### Extract provided
According to the Syrian, Iran uses the regime to spread its message of hate towards Israel.

“It will incite hatred against Israel just to achieve its ideological dream and to keep the regime of clerics in power.”

“A lot of Arab youth are misled by these two evil regimes [Syria and Iran].”

He continued that if the opposition succeeded in overthrowing the Assad regime, the possibility of “normalization” with Israel could arise.

Ironicaly, jihadists in Syria too have expressed support for the Israeli strikes.

The former leader of al-Qaeda’s Syrian militia the Nusra front, Saleh Al-Hamwi, called on Israel to quickly “uproot” Iran from Syria.

“We welcome any Israeli aerial or naval bombardment against the [Syrian] regime and Iran in Syria. We urge them to do more. And we say to Israel: Your silence over Iran’s intervention in Syria will turn against you. It’s inevitable. Act with haste to uproot them,” he wrote on Twitter.

“[Iran] sent a drone and penetrated Israeli airspace with the prior knowledge that Israel would respond and bomb the launch site of the UAV,” he tweeted.

### Directive 1
Answer these from the excerpt on Syria, Iran and Israel:
(a) According to the Syrian quoted first, what does Iran use the regime to spread?
(b) What possibility could arise if the opposition overthrew the Assad regime?
(c) Who is named as the former leader of the Nusra front?
### Directive 2
Carry on the excerpt on Syria, Iran and Israel, starting right after its final tweet.
The lines that come next aren't needed for anything here.

### Data under study
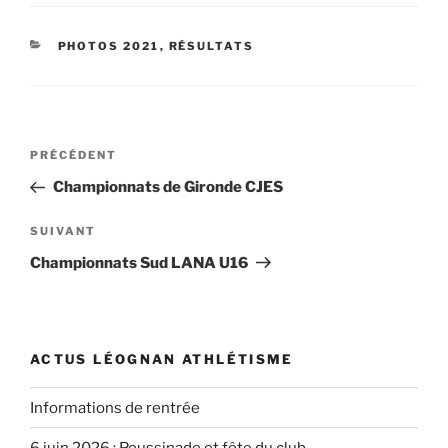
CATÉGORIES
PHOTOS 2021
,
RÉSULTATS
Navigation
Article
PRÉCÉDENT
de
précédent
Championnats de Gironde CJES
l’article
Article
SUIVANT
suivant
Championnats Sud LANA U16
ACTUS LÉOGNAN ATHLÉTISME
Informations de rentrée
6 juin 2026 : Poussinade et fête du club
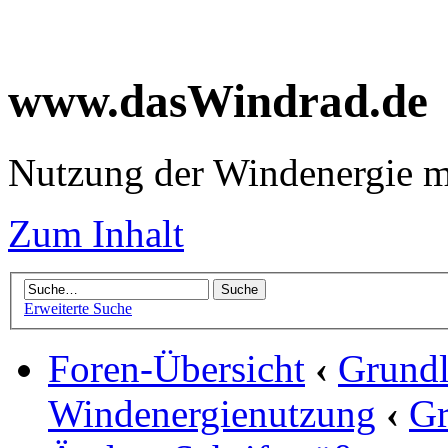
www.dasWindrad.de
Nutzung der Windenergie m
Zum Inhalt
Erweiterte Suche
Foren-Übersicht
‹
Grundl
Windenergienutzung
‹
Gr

### Response box 1
(a) Its message of hate towards Israel.
(b) The possibility of "normalization" with Israel.
(c) Saleh Al-Hamwi.

### Response box 2
Al-Hamwi’s claim corresponds with a report by Israel’s Channel 10 that said the Jewish state had warned Iran, via European leaders, that it would strike if provoked.

Meanwhile, a Saudi named Mansour al-Khamis tweeted in Arabic to his 29,000 followers the claim that the Muslim Brotherhood is affiliated with Iran, the Syrian regime and Hezbollah.

“A happy day that Israeli planes bomb Hezbollah and Iran sites in Syria and other sites of the Bashar [Assad] regime,” he wrote.

The Iranian drone entered Israeli airspace early Saturday morning and remained there for a minute and a half before being downed by a combat helicopter. In response, Israel launched airstrikes on 12 Syrian and Iranian targets in Syria, including three air-defense batteries and four Iranian targets such as the control center that launched the drone, marking what IAF Air Staff Commander Brig. Gen. Tomer Bar said was “the biggest and most significant attack the air force has conducted against Syrian air defenses since Operation Peace for the Galilee” in 1982 during the First Lebanon War.

Syria responded with a barrage of missiles that resulted in the downing of an Israeli F-16 in which two pilots were injured, one seriously and another lightly.